I can't even begin to make you comprehend the massive amount of memory that goes through my head in one day... even just within the first few hours of my day. I often wonder on my drive to work "What is it like to be able to just forget all of this stuff... to make it til lunch time without having to draw my weapon and intimidate the enemy?"

Marla Handy writes the following passage in her book titled No Comfort Zone on her experience living with PTSD:
Everyone has memories of good and bad times and can voluntarily call up some of them, then set them aside again and live in the present. Some people dwell in the past out of choice or habit. They may relive their glory days or cultivate a past hurt. This may even get in the way of their current happiness.
But this is not the same as having intrusive thoughts of traumatic events or reexperiencing them.
Now, whatever you do, do not think about a pink elephant.
So, what did you just picture? A pink elephant. You've had people do this to you before. I just planted an intrusive thought in your mind. Now, imagine that pink elephant popping into your mind every five to ten seconds. Imagine coming to wakefulness in the morning and, in that split second before you open your eyes, you see pink elephants and wonder if they are in the room.
For me, the pink elephants are a part of life.
Sometimes they are just irritating distractions, like a song stuck in my head. Sometimes they are more real than my current surroundings. Sometimes I can't even read, not with the roar of a heard of stampeding pink elephants throbbing in my brain.
The elephants are constant, uninvited companions. Much like hypervigilance, these intrusive thoughts are unrelenting. 

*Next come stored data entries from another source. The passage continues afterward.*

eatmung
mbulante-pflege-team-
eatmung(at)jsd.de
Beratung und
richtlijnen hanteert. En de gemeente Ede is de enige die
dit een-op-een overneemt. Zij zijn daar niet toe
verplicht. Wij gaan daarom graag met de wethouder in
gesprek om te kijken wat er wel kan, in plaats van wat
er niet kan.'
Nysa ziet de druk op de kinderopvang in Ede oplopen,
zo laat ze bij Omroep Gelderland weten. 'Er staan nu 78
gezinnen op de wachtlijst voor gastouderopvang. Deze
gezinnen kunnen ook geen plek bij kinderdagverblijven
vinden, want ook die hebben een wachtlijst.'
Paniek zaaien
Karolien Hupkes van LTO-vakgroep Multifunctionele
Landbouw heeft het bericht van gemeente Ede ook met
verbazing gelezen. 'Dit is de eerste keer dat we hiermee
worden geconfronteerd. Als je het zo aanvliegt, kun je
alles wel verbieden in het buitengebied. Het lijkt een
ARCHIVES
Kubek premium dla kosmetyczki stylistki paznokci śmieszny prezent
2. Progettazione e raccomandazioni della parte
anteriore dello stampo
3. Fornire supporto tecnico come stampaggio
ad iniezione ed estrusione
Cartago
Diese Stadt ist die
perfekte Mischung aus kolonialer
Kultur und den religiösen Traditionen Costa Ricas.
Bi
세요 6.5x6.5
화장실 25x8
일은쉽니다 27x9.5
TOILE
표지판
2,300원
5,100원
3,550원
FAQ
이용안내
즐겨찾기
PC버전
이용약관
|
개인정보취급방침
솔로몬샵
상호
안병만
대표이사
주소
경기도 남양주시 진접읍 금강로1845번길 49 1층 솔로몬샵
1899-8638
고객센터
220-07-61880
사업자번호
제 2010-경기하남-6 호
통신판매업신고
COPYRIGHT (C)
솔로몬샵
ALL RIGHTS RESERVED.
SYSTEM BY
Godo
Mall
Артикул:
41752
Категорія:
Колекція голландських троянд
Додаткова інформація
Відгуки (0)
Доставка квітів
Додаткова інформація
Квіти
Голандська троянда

Pink elephant, pink elephant, pink elephant, I want to go to sleep.
I haven't slept in 7 days. Yes, I go to bed some time during the night and yes, I wake up to my alarm. But I can 100% assure you that during those hours that I'm "sleeping", I'm not. Not the kind of sleep that counts, at least. I know, because I can't function during the day. Because the underside of my eyes are turning into a reddish purple, because my level of patience is below 10%, because if someone out of the ordinary sees me - their first response is something like "Are you even awake yet?".

So, you're saying, it's almost midnight... why the hell aren't you sleeping?
I'm not sleeping because I'm trying to push myself to the kind of exhaustion where my body has no choice to respond but to fall into a deep slumber. I'm not sleeping because my brain is churning with frustration and anger to the ignorance of the world. I'm not sleeping because people are still pretending that my disability doesn't exist, that it's something we just don't talk about or acknowledge. That I can function just like everyone else.

If we stand real still and don't make a sound, maybe she won't even know we're here...

1 comment:

  1. You speak to me. I hear you. Your words, even if I'd never read them, reverberate in me every day.

    You are so strong to put yourself in the situations that challenge the ick. I'm not there yet - still trying to get used to the idea that I have to.